*Polecenie 1*.
Na podstawie fragmentu o wydatkach na ubrania odpowiedz krótko:
(a) Ile najwyżej autorka pierwszego wpisu dałaby za baleriny?
(b) Za ile według pierwszego wpisu można kupić na targu pięciopak skarpetek?
(c) Ile kosztowały ostatnie baleriny wspomniane w ostatnim wpisie?

*Pokazany fragment*.

- Dołączył: 2010-01-18
- Miasto: Raj
- Liczba postów: 3883
5 maja 2012, 12:38
Ile jesteście w stanie wydać na nowy ciuch? Na przykład buty - kupiłybyście baleriny za 100 złoty? bo jak dla mnie to są buty na jeden sezon i nie dałabym za nie więcej niż 30 złoty. Skarpetki - wole kupicć pięciopak za 7 złoty na targu niż dawać 20 zł za firmowe z Adidasa. Albo zwykły t-shirt, nie wyobrażam sobie dać 40-50 złoty za bawełniaka, z którego po jednym praniu zrobi się ścierka do podłogi. Dlatego często bywam w ciucholandzie, gdzie za te 5 dyszek kupie sobie 10 bardzo dobrej jakości bluzek. Może jestem jakaś dziwna, ale galerie handlowe mogłyby dla mnie nie istnieć.
5 maja 2012, 12:42
mam dokładnie tak jak Ty ;) chociaż mam dość dużo dodatkowej/wolnej kasy to wolę mieć więcej tańszych, nowych rzeczy niż jedną drogą i porządną poza tym.. mnie bardzo szybko "nudzą" się ubrania.
Edytowany przez kingss.of.leon 5 maja 2012, 12:43
- Dołączył: 2009-05-27
- Miasto: Raj
- Liczba postów: 11725
5 maja 2012, 12:43
kiedys bylo ciezko..
ale teraz dobrze zarabiam, poki co nie mam dzieci i finansowych zobowiazani wiec za ostatnie baleriny zaplacilam 450zl ( melisski )

*Wyodrębnione dane*.
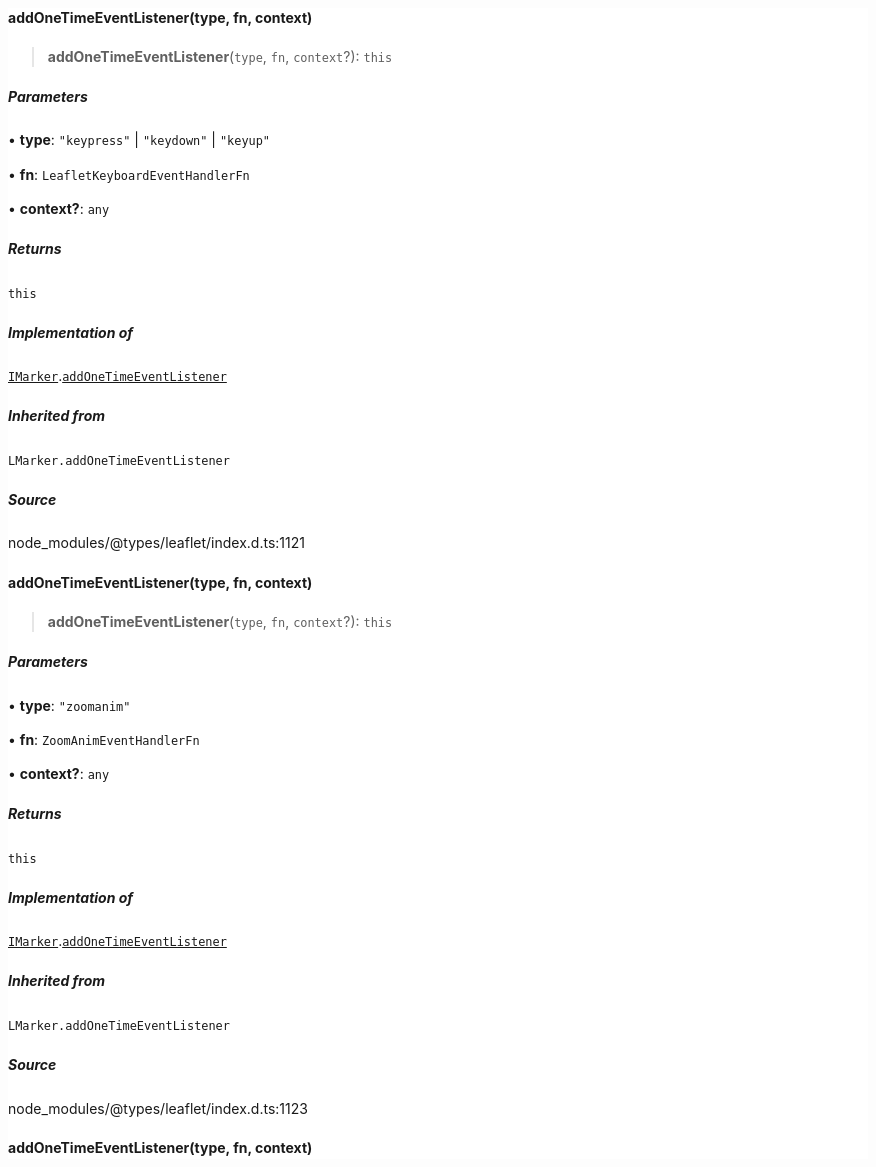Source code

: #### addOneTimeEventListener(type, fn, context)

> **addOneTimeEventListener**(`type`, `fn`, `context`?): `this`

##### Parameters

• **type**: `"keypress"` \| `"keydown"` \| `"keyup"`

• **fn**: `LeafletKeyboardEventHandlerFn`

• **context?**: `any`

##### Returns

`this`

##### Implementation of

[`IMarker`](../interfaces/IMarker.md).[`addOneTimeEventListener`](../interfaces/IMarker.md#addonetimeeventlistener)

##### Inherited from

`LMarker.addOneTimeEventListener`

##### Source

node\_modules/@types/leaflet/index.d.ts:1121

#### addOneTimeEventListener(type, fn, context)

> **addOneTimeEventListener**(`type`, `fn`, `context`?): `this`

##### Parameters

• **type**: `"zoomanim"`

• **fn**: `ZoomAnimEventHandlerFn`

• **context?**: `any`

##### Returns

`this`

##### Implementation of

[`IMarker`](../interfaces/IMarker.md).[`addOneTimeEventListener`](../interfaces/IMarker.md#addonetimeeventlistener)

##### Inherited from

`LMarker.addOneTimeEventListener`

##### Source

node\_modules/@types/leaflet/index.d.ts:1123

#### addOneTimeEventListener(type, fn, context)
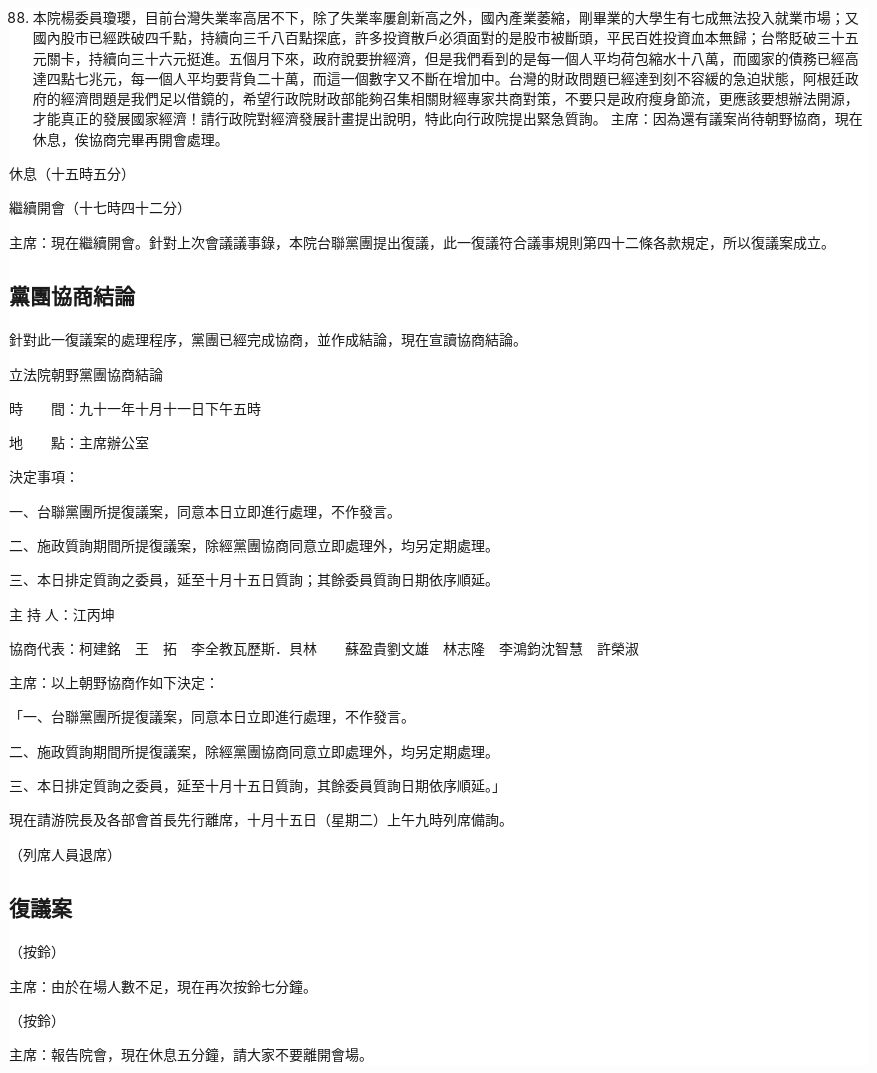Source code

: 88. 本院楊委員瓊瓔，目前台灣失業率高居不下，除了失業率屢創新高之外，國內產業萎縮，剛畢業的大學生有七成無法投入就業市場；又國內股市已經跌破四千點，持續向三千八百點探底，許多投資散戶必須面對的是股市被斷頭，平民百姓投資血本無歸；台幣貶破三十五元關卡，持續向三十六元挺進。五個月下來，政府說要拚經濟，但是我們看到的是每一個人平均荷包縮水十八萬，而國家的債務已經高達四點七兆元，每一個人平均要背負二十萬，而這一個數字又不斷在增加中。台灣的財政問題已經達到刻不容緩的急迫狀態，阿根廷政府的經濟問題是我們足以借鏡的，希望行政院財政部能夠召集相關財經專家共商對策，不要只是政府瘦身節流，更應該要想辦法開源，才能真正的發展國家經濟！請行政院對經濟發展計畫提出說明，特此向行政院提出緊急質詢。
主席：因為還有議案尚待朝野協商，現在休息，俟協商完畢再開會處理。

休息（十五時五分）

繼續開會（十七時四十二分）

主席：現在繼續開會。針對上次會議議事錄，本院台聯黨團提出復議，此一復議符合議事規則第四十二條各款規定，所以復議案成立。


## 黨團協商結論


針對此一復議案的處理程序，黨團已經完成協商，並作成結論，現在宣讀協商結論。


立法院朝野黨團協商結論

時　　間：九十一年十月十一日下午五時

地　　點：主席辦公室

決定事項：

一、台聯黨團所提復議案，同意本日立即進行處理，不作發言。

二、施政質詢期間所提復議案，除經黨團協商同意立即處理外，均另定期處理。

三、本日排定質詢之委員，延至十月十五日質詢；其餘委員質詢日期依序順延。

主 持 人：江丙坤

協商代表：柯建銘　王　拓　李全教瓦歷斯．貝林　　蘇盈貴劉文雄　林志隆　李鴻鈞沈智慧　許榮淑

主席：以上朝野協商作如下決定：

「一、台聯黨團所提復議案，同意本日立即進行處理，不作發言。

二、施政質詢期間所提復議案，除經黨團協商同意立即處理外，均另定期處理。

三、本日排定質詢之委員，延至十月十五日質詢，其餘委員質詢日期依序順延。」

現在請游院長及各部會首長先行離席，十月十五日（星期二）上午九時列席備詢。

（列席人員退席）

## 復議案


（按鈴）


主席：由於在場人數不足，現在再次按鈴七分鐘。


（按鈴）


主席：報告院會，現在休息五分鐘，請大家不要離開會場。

*Polecenie 2*.
Policz wiersze listingu, w których występuje ciąg „延至十月十五日質詢”, uwzględniając wielkość liter. Podaj tylko liczbę.

*Odpowiedź 1*.
(a) 30 zł
(b) 7 zł
(c) 450 zł

*Odpowiedź 2*.
2